**Directions**.
The expected output is each line from the one containing "Администратор" to the last line of the data below, set down exactly, minus the pictures.

**Dataset excerpts**.
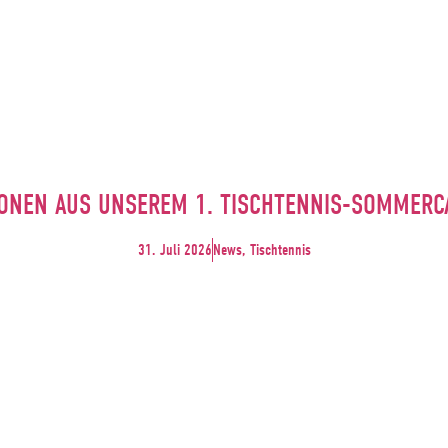
ONEN AUS UNSEREM 1. TISCHTENNIS-SOMMER
31. Juli 2026
News, Tischtennis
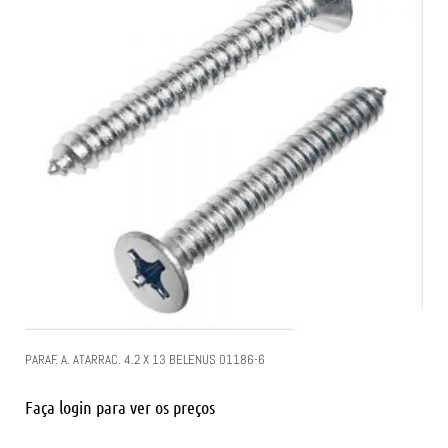
PARAF. A. ATARRAC. 4.2 X 13 BELENUS 01186-6
Faça login para ver os preços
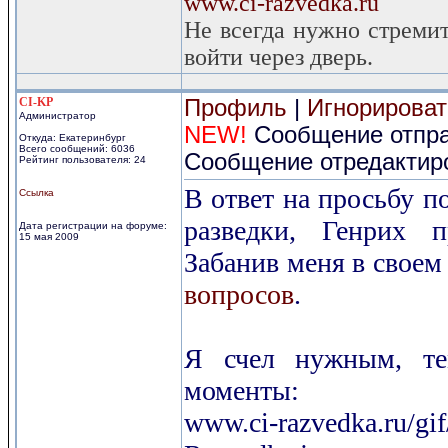
www.ci-razvedka.ru
Не всегда нужно стремит
войти через дверь.
CI-KP
Профиль
|
Игнорироват
Администратор
NEW!
Сообщение отправ
Откуда: Екатеринбург
Всего сообщений: 6036
Сообщение отредактиро
Рейтинг пользователя: 24
В ответ на просьбу п
Ссылка
разведки, Генрих 
Дата регистрации на форуме:
15 мая 2009
Забанив меня в своем
вопросов
.
Я счел нужным, те
моменты:
www.ci-razvedka.ru/g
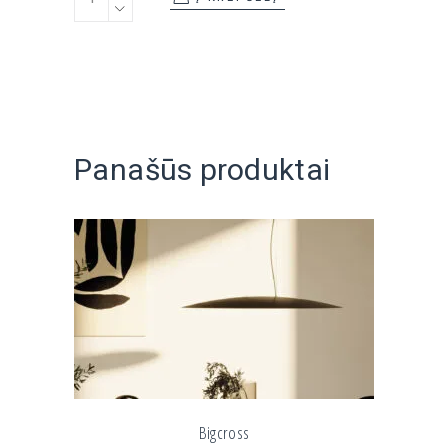
Panašūs produktai
Bigcross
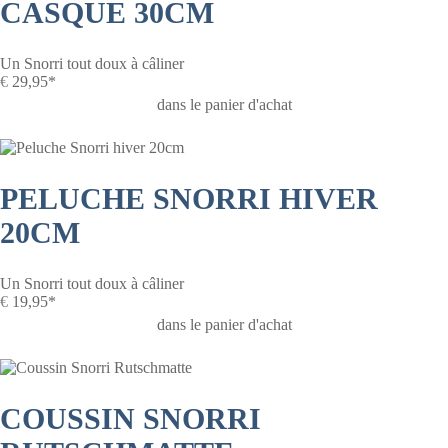
CASQUE 30CM
Un Snorri tout doux à câliner
€
29,95*
dans le panier d'achat
PELUCHE SNORRI HIVER
20CM
Un Snorri tout doux à câliner
€
19,95*
dans le panier d'achat
COUSSIN SNORRI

**Output of the exercise**.
Администратор
NEW!
Сообщение отправ
Откуда: Екатеринбург
Всего сообщений: 6036
Сообщение отредактиро
Рейтинг пользователя: 24
В ответ на просьбу п
Ссылка
разведки, Генрих 
Дата регистрации на форуме:
15 мая 2009
Забанив меня в своем
вопросов
.
Я счел нужным, те
моменты:
www.ci-razvedka.ru/g
Panašūs produktai
Bigcross
CASQUE 30CM
Un Snorri tout doux à câliner
€
29,95*
dans le panier d'achat
PELUCHE SNORRI HIVER
20CM
Un Snorri tout doux à câliner
€
19,95*
dans le panier d'achat
COUSSIN SNORRI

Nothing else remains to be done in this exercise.